Using CVXPY for Cleaner LPBoost

import cvxpy as cp
import numpy as np

def solve_lpboost(H, nu):
    """
    H: (m, T) matrix — H[i,t] = y_i * h_t(x_i)
    nu: soft margin parameter
    Returns: (lambda, rho)
    """
    m, T = H.shape
    lam = cp.Variable(T, nonneg=True)
    rho = cp.Variable()
    xi  = cp.Variable(m, nonneg=True)

    objective = cp.Maximize(rho - (1/(nu*m)) * cp.sum(xi))
    constraints = [
        H @ lam >= rho - xi,    # Margin constraints with slack
        cp.sum(lam) == 1,        # Simplex constraint
    ]
    prob = cp.Problem(objective, constraints)
    prob.solve(solver=cp.ECOS)

    return lam.value, rho.value

15. When to Use Them

Use LPBoost when:

You need a provably optimal ensemble for the max-margin problem
Sparse ensembles are required for fast inference or interpretability
You have access to an LP solver (scipy, CVXPY, Gurobi)
Dataset is small to medium (LP re-solve cost is O(T²))
You are doing research on boosting theory or margin maximization
You want to understand the theoretical optimality of boosting methods

Use TotalBoost when:

You want the AdaBoost connection made explicit and precise
Entropy regularization provides better generalization than hard-margin LP
You need a smoother optimization landscape than LP
You are studying the theoretical relationship between AdaBoost and max-margin

Use AdaBoost instead for:

Production binary classification without an LP solver dependency
Fast training — O(m·p) per round vs.
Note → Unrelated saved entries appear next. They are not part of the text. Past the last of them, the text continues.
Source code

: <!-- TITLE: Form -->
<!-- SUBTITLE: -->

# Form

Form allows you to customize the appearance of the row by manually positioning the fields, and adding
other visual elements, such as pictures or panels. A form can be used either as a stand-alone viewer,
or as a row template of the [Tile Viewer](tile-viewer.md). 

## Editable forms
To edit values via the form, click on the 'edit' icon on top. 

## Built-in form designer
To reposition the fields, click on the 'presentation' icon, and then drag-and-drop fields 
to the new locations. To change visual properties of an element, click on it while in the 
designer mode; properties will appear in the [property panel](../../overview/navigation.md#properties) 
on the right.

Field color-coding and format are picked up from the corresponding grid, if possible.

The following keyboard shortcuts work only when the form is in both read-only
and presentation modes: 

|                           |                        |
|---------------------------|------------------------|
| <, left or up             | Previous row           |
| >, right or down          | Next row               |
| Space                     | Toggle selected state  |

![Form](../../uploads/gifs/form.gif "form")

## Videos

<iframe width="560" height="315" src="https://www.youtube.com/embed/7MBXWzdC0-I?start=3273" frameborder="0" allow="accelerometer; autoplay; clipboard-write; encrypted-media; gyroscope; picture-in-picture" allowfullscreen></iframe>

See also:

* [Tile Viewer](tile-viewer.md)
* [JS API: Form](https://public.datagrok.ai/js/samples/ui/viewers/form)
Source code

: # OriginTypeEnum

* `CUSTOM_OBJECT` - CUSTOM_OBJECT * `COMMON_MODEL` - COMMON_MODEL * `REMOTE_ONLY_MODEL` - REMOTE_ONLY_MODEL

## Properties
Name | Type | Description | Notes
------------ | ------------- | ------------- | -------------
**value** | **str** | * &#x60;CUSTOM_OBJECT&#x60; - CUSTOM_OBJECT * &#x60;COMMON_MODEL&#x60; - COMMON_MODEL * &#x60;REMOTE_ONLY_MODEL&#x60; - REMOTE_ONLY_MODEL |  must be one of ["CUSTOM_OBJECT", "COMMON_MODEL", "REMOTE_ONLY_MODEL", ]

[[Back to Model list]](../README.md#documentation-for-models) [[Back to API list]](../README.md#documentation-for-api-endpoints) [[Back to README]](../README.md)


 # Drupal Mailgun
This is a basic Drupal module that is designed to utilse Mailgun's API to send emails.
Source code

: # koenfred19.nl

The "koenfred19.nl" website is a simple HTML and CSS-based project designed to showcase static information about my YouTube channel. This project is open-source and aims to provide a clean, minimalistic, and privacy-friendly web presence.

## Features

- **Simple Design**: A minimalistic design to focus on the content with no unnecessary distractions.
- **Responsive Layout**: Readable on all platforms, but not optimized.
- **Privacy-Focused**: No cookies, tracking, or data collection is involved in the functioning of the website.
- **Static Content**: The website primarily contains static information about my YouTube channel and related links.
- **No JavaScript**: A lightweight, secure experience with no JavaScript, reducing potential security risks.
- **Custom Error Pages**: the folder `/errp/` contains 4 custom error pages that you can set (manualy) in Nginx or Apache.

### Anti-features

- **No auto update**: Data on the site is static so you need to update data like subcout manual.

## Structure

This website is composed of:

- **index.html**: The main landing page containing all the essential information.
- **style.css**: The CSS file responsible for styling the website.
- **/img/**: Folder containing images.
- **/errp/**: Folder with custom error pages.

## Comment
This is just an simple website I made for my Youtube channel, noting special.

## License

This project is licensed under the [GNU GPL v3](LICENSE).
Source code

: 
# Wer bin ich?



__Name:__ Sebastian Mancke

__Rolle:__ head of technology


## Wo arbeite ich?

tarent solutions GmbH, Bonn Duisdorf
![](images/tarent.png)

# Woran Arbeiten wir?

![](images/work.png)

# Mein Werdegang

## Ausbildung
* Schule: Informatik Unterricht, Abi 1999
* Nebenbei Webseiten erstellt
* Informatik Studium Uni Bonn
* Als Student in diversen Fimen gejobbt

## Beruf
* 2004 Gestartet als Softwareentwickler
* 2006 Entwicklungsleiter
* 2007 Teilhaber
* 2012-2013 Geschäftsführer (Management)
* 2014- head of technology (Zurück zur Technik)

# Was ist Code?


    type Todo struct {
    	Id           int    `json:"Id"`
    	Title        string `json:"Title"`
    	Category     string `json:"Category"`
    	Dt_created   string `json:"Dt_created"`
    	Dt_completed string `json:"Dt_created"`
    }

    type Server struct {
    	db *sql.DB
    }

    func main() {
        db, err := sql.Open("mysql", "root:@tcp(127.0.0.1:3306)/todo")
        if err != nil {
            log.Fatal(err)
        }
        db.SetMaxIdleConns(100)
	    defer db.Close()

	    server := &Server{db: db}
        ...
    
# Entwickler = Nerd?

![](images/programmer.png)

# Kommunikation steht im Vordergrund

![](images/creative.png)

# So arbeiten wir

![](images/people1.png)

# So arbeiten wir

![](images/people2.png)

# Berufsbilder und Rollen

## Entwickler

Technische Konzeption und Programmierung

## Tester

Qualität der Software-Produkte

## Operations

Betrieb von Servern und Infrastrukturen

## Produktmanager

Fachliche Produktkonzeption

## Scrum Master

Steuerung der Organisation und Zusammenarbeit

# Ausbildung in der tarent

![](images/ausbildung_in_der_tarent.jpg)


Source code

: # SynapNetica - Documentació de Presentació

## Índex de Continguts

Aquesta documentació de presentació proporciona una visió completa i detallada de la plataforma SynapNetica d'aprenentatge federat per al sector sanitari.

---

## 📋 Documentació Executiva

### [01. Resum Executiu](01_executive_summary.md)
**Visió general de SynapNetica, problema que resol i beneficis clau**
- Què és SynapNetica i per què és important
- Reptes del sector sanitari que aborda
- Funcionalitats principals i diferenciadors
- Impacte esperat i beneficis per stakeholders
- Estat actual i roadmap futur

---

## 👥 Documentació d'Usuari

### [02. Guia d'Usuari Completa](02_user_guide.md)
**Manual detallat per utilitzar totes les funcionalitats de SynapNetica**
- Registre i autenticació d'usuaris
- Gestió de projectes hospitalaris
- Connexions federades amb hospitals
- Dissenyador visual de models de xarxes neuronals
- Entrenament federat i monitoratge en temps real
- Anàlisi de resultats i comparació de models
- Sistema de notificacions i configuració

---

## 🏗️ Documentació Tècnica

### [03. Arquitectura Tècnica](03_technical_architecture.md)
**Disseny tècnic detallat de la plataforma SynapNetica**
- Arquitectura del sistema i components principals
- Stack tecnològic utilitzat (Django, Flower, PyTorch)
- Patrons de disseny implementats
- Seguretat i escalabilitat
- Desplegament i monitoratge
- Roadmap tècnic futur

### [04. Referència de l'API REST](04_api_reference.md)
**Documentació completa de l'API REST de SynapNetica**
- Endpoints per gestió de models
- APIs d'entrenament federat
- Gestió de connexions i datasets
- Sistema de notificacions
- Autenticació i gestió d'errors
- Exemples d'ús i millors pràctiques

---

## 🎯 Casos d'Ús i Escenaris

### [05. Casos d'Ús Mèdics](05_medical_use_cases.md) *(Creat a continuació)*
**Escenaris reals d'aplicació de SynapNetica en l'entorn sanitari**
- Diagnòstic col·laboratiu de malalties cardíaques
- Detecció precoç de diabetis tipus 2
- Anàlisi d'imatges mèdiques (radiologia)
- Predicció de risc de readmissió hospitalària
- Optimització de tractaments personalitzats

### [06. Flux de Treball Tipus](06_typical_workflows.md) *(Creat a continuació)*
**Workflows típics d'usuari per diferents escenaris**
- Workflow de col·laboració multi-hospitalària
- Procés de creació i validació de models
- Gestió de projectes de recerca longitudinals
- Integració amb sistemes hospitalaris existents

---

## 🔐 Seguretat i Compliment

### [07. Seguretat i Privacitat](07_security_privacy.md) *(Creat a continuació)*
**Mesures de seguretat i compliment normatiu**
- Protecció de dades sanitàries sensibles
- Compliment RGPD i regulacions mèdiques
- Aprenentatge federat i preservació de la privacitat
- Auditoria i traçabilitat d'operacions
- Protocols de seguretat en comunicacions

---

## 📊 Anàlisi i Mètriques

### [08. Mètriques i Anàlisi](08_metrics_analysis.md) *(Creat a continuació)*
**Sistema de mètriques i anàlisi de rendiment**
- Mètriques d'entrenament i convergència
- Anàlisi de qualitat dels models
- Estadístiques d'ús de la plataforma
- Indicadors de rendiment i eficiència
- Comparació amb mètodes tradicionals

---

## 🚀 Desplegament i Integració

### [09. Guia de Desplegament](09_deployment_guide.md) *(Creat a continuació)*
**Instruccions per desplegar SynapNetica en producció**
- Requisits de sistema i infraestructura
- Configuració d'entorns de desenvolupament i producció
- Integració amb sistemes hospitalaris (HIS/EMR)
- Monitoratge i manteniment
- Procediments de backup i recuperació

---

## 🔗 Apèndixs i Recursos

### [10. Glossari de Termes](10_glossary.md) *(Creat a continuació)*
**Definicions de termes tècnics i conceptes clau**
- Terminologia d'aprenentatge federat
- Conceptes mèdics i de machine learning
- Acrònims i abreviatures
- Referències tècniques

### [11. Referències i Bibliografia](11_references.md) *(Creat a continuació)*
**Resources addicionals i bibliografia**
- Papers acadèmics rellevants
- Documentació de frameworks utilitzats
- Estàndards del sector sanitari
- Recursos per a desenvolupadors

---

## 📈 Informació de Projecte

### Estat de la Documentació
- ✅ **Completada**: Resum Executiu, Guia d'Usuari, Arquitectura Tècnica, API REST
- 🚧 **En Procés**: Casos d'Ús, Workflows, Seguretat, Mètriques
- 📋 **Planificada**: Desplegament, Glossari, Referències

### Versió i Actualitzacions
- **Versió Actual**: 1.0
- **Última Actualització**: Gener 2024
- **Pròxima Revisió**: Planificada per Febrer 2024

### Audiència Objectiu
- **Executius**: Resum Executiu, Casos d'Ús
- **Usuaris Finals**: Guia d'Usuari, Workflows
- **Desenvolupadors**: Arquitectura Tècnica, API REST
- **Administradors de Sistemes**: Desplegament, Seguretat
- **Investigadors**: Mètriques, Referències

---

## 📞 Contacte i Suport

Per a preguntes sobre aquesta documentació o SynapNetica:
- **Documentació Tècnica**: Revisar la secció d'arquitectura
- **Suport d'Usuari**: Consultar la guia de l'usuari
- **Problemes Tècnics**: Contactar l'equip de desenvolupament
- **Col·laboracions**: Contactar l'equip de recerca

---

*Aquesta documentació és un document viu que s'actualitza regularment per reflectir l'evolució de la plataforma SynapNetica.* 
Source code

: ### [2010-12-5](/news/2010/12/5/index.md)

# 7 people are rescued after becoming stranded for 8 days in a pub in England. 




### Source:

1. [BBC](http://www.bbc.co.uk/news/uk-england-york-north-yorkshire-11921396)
LPBoost's LP solve

Use Gradient Boosting (XGBoost/LightGBM) instead for:

Maximum accuracy on tabular data
Large datasets where LP re-solve is infeasible
Regression or multi-class problems at scale

Summary

┌──────────────────────────────────────────────────────────────────────┐
│                LPBOOST & TOTALBOOST AT A GLANCE                     │
├──────────────────────────────────────────────────────────────────────┤
│  SHARED GOAL    Maximize minimum margin over training data          │
│  SHARED MECH    Column generation = train weak learner on d*        │
│  SHARED PROP    Totally corrective: re-optimize ALL weights/round   │
│                                                                      │
│  LPBOOST        Exact LP: max ρ  s.t.  H·λ ≥ ρ, Σλ=1, λ≥0        │
│  LP RESULT      Sparse weights; zero duality gap; certified optimal │
│  SOFT MARGIN    + ξ slack + ν parameter for noise tolerance         │
│                                                                      │
│  TOTALBOOST     Entropy-reg: max ρ − (1/β)·KL(λ||u)               │
│  GIBBS WEIGHTS  dᵢ ∝ exp(−β · margin_i)  [Boltzmann distribution]  │
│  ADABOOST LINK  AdaBoost = TotalBoost with greedy approx + β→∞     │
│                                                                      │
│  STRENGTH       Optimality, sparsity, theory, margin certificate    │
│  WEAKNESS       LP solver needed, slow, no production impl.         │
│  BEST FOR       Research, small data, sparse ensembles              │
└──────────────────────────────────────────────────────────────────────┘

LPBoost and TotalBoost represent the mathematical completion of the boosting program. Where AdaBoost approximated, they optimize. Where AdaBoost guessed at weights, they solve for them. Where AdaBoost drifted toward a maximum-margin solution, they arrive there directly. The price is computational — every round requires solving a program instead of just training a stump — but the reward is a provable certificate: the ensemble you have is the best possible ensemble for the given hypothesis class. That guarantee is rare in machine learning, and for problems where theoretical rigor matters as much as empirical performance, LPBoost and TotalBoost offer something that neither AdaBoost nor gradient boosting can: proof.